*WORK TO BE COMPLETED:* Among the entries below, take the line with "left eye: (71, 154)" and the line with "right wrist: (120, 233)", and output them and every line between them exactly, with nothing else.

*SUPPLIED RECORDS:*
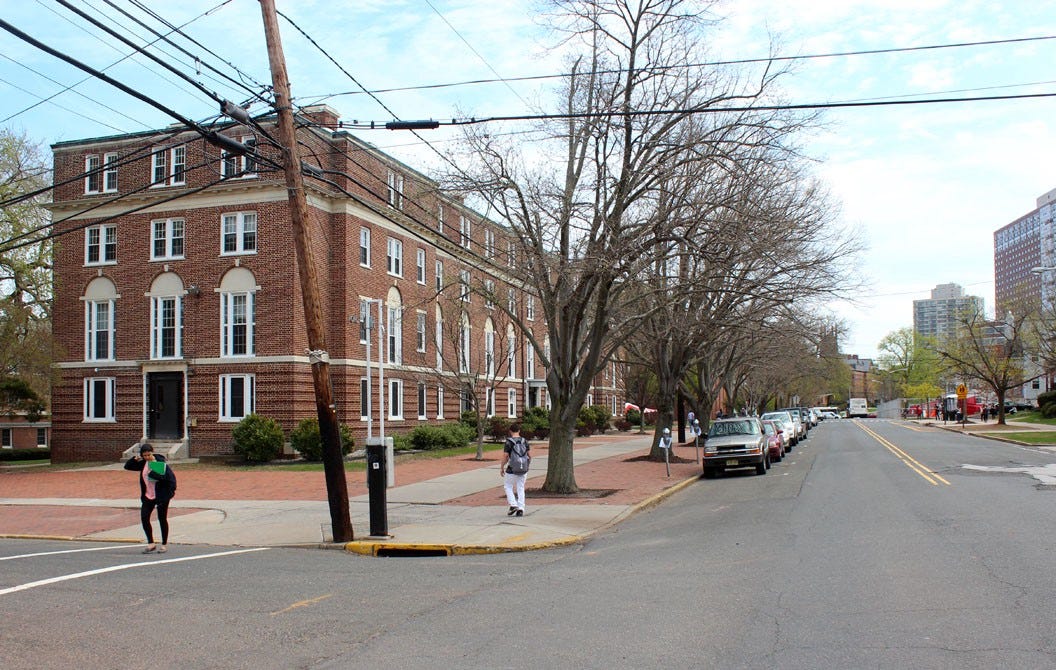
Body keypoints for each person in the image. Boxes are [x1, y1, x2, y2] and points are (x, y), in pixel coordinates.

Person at [124, 443, 177, 553]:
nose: (147, 457)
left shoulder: (159, 463)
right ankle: (151, 543)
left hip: (161, 496)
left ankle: (164, 544)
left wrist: (153, 469)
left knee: (162, 518)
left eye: (149, 454)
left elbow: (164, 478)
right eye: (145, 455)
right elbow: (127, 466)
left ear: (153, 452)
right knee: (144, 517)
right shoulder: (143, 463)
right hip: (148, 496)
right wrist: (134, 459)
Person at [500, 423, 530, 517]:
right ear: (519, 431)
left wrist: (502, 467)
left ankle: (513, 504)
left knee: (508, 486)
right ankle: (521, 508)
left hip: (512, 469)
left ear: (510, 431)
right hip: (523, 468)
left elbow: (506, 456)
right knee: (520, 488)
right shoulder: (524, 441)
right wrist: (526, 465)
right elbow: (529, 455)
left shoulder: (509, 442)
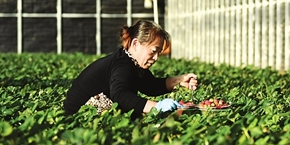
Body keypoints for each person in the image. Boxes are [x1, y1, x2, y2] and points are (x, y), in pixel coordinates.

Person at [63, 20, 197, 118]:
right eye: (153, 51)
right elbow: (120, 95)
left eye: (158, 53)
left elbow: (150, 86)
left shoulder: (131, 62)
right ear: (135, 44)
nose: (156, 58)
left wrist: (179, 81)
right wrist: (157, 107)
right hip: (78, 117)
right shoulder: (122, 65)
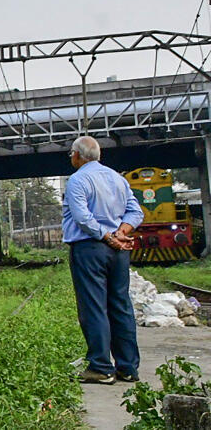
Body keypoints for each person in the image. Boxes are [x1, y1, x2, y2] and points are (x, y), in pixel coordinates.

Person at [62, 135, 144, 384]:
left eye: (71, 154)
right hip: (118, 252)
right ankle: (128, 368)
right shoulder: (118, 179)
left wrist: (108, 237)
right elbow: (136, 212)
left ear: (77, 155)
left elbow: (82, 217)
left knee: (94, 307)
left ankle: (101, 367)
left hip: (90, 249)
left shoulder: (78, 180)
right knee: (120, 304)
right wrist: (120, 233)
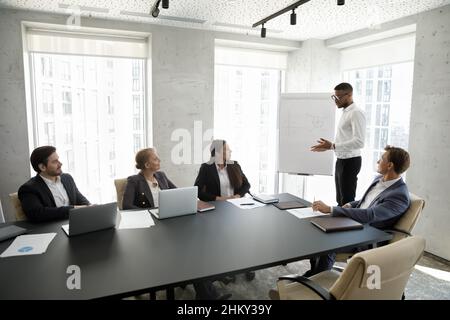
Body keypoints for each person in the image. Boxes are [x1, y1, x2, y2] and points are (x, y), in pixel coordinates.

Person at [123, 147, 230, 300]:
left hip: (170, 222)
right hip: (151, 228)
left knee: (199, 242)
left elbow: (177, 192)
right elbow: (126, 206)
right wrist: (150, 212)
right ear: (146, 165)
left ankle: (206, 279)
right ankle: (207, 294)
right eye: (155, 159)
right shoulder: (134, 181)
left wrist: (193, 200)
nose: (159, 160)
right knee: (190, 251)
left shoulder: (161, 176)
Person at [304, 146, 411, 276]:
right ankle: (312, 275)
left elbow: (370, 215)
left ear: (389, 165)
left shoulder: (399, 195)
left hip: (368, 235)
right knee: (317, 229)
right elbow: (366, 201)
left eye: (381, 159)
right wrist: (350, 204)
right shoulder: (379, 179)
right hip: (354, 224)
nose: (378, 161)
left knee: (328, 243)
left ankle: (319, 283)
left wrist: (331, 209)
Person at [194, 139, 255, 282]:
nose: (231, 152)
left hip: (236, 206)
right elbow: (197, 190)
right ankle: (226, 267)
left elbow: (246, 185)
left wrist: (237, 196)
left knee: (241, 238)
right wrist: (218, 198)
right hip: (217, 208)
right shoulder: (206, 168)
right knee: (221, 240)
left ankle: (247, 265)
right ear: (219, 153)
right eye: (228, 149)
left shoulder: (234, 165)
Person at [311, 83, 366, 207]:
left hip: (351, 161)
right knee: (340, 200)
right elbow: (345, 138)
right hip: (341, 160)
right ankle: (338, 225)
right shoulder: (346, 112)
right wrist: (330, 147)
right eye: (334, 97)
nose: (335, 100)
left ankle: (347, 226)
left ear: (349, 95)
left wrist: (332, 146)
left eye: (339, 97)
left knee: (346, 201)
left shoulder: (356, 113)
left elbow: (360, 142)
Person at [18, 146, 90, 222]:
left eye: (58, 159)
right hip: (52, 229)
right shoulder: (29, 188)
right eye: (55, 162)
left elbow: (80, 199)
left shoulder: (67, 178)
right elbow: (37, 214)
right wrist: (73, 209)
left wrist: (89, 207)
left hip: (74, 224)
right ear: (42, 167)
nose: (60, 164)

*TASK OUTPUT:*
left eye: (71, 154)
right hip: (118, 252)
right ankle: (128, 368)
right shoulder: (118, 179)
left wrist: (108, 237)
right elbow: (136, 212)
left ear: (77, 155)
left elbow: (82, 217)
left knee: (94, 307)
left ankle: (101, 367)
left hip: (90, 249)
left shoulder: (78, 180)
right knee: (120, 304)
right wrist: (120, 233)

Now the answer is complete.